Exercise objective: Select each line in the items below that contains the word "viaggio" and copy those lines.

---

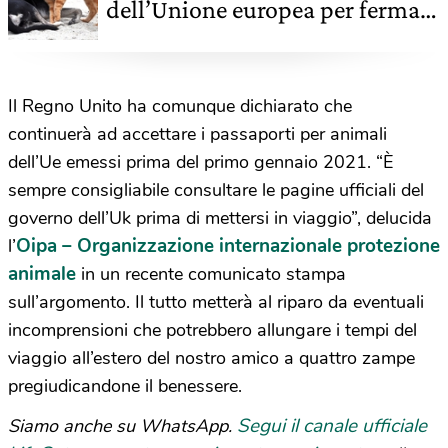
dell’Unione europea per fermare
il traffico illegale di cuccioli e
promuovere le adozioni
Il Regno Unito ha comunque dichiarato che
continuerà ad accettare i passaporti per animali
dell’Ue emessi prima del primo gennaio 2021. “È
sempre consigliabile consultare le pagine ufficiali del
governo dell’Uk prima di mettersi in viaggio”, delucida
Oipa – Organizzazione internazionale protezione
l’
animale
in un recente comunicato stampa
sull’argomento. Il tutto metterà al riparo da eventuali
incomprensioni che potrebbero allungare i tempi del
viaggio all’estero del nostro amico a quattro zampe
pregiudicandone il benessere.
Segui il canale ufficiale
Siamo anche su WhatsApp.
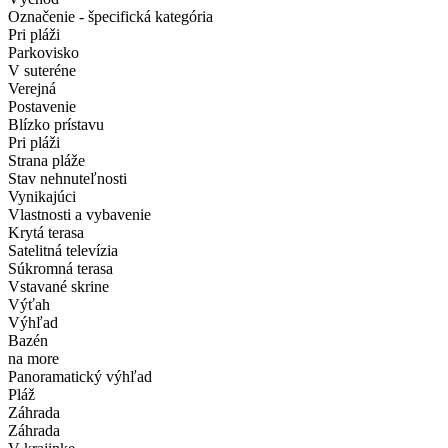
Označenie - špecifická kategória
Pri pláži
Parkovisko
V suteréne
Verejná
Postavenie
Blízko prístavu
Pri pláži
Strana pláže
Stav nehnuteľnosti
Vynikajúci
Vlastnosti a vybavenie
Krytá terasa
Satelitná televízia
Súkromná terasa
Vstavané skrine
Výťah
Výhľad
Bazén
na more
Panoramatický výhľad
Pláž
Záhrada
Záhrada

---

Written answer:
governo dell’Uk prima di mettersi in viaggio”, delucida
viaggio all’estero del nostro amico a quattro zampe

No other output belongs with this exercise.